### THE RECORDS

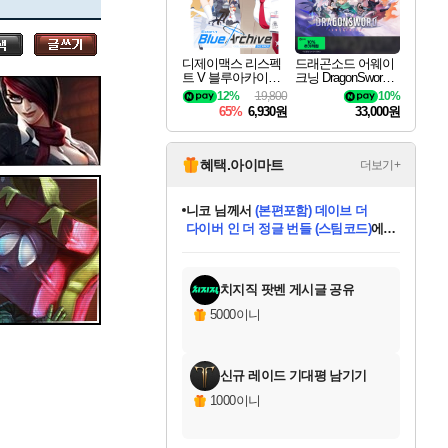
세나
디제이맥스 리스펙
드래곤소드 어웨이
트 V 블루아카이브
크닝 DragonSword A
스카너
팩 DJMAX RESPE
wakening
12%
19,800
10%
CT V Blue Archive P
65%
6,930원
33,000원
ack DLC
아지르
혜택.아이마트
더보기+
니코
님께서
(본편포함) 데이브 더
다이버 인 더 정글 번들 (스팀코드)
에
야스오
미스골든위크
별땡
당첨되셨습니다.
한건했습니다
프로틴스101
별빛희망
미오몬도
아기쿠키
eksxo
칠부
설레임v
어느덧
동작그만
영웅97
우는무
유리별
나무아래쉼터
달빛아이
밍끼
해무
님께서
님께서
님께서
님께서
님께서
님께서
님께서
님께서
님께서
님께서
님께서
님께서
님께서
님께서
님께서
엘든 링 밤의 통치자
님께서
네이버페이 1만원
로블록스 기프트카드
엘든 링 밤의 통치자
님께서
님께서
님께서
디스코 엘리시움 최종판
엘든 링 밤의 통치자
네이버페이 1만원
로블록스 기프트카드
인투 더 브리치
로블록스 기프트카드
로블록스 기프트카드
엘든 링 밤의 통치자
(본편포함) 데이브 더
(본편포함) 데이브 더
드래곤 퀘스트 XI S
네이버페이 1만원
몬스터 헌터 월드
마피아
로블록스
아이스본 마스터 에디션 (스팀코드)
디럭스 에디션 (스팀코드)
데피니티브 에디션 (스팀코드)
교환권
1만원권
디럭스 에디션 (스팀코드)
다이버 인 더 정글 번들 (스팀코드)
(스팀코드)
교환권
1만원권
디럭스 에디션 (스팀코드)
다이버 인 더 정글 번들 (스팀코드)
(스팀코드)
교환권
1만원권
기프트카드 1만 5천원권
지나간 시간을 찾아서 데피니티브
2만원권
디럭스 에디션 (스팀코드)
에 당첨되셨습니다.
에 당첨되셨습니다.
에 당첨되셨습니다.
에 당첨되셨습니다.
에 당첨되셨습니다.
에 당첨되셨습니다.
를 교환.
에 당첨되셨습니다.
에 당첨되셨습니다.
를 교환.
에
에
에
에
에
에
에
를
교환.
당첨되셨습니다.
당첨되셨습니다.
당첨되셨습니다.
당첨되셨습니다.
당첨되셨습니다.
당첨되셨습니다.
에디션 (스팀코드)
당첨되셨습니다.
를 교환.
치지직 팟벤 게시글 공유
우디르
5000이니
신규 레이드 기대평 남기기
자야
1000이니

### THE TASK
The full listing above, duplicated exactly and without its pictures, is the answer.

### EXERCISE SOLUTION
세나
디제이맥스 리스펙
드래곤소드 어웨이
트 V 블루아카이브
크닝 DragonSword A
스카너
팩 DJMAX RESPE
wakening
12%
19,800
10%
CT V Blue Archive P
65%
6,930원
33,000원
ack DLC
아지르
혜택.아이마트
더보기+
니코
님께서
(본편포함) 데이브 더
다이버 인 더 정글 번들 (스팀코드)
에
야스오
미스골든위크
별땡
당첨되셨습니다.
한건했습니다
프로틴스101
별빛희망
미오몬도
아기쿠키
eksxo
칠부
설레임v
어느덧
동작그만
영웅97
우는무
유리별
나무아래쉼터
달빛아이
밍끼
해무
님께서
님께서
님께서
님께서
님께서
님께서
님께서
님께서
님께서
님께서
님께서
님께서
님께서
님께서
님께서
엘든 링 밤의 통치자
님께서
네이버페이 1만원
로블록스 기프트카드
엘든 링 밤의 통치자
님께서
님께서
님께서
디스코 엘리시움 최종판
엘든 링 밤의 통치자
네이버페이 1만원
로블록스 기프트카드
인투 더 브리치
로블록스 기프트카드
로블록스 기프트카드
엘든 링 밤의 통치자
(본편포함) 데이브 더
(본편포함) 데이브 더
드래곤 퀘스트 XI S
네이버페이 1만원
몬스터 헌터 월드
마피아
로블록스
아이스본 마스터 에디션 (스팀코드)
디럭스 에디션 (스팀코드)
데피니티브 에디션 (스팀코드)
교환권
1만원권
디럭스 에디션 (스팀코드)
다이버 인 더 정글 번들 (스팀코드)
(스팀코드)
교환권
1만원권
디럭스 에디션 (스팀코드)
다이버 인 더 정글 번들 (스팀코드)
(스팀코드)
교환권
1만원권
기프트카드 1만 5천원권
지나간 시간을 찾아서 데피니티브
2만원권
디럭스 에디션 (스팀코드)
에 당첨되셨습니다.
에 당첨되셨습니다.
에 당첨되셨습니다.
에 당첨되셨습니다.
에 당첨되셨습니다.
에 당첨되셨습니다.
를 교환.
에 당첨되셨습니다.
에 당첨되셨습니다.
를 교환.
에
에
에
에
에
에
에
를
교환.
당첨되셨습니다.
당첨되셨습니다.
당첨되셨습니다.
당첨되셨습니다.
당첨되셨습니다.
당첨되셨습니다.
에디션 (스팀코드)
당첨되셨습니다.
를 교환.
치지직 팟벤 게시글 공유
우디르
5000이니
신규 레이드 기대평 남기기
자야
1000이니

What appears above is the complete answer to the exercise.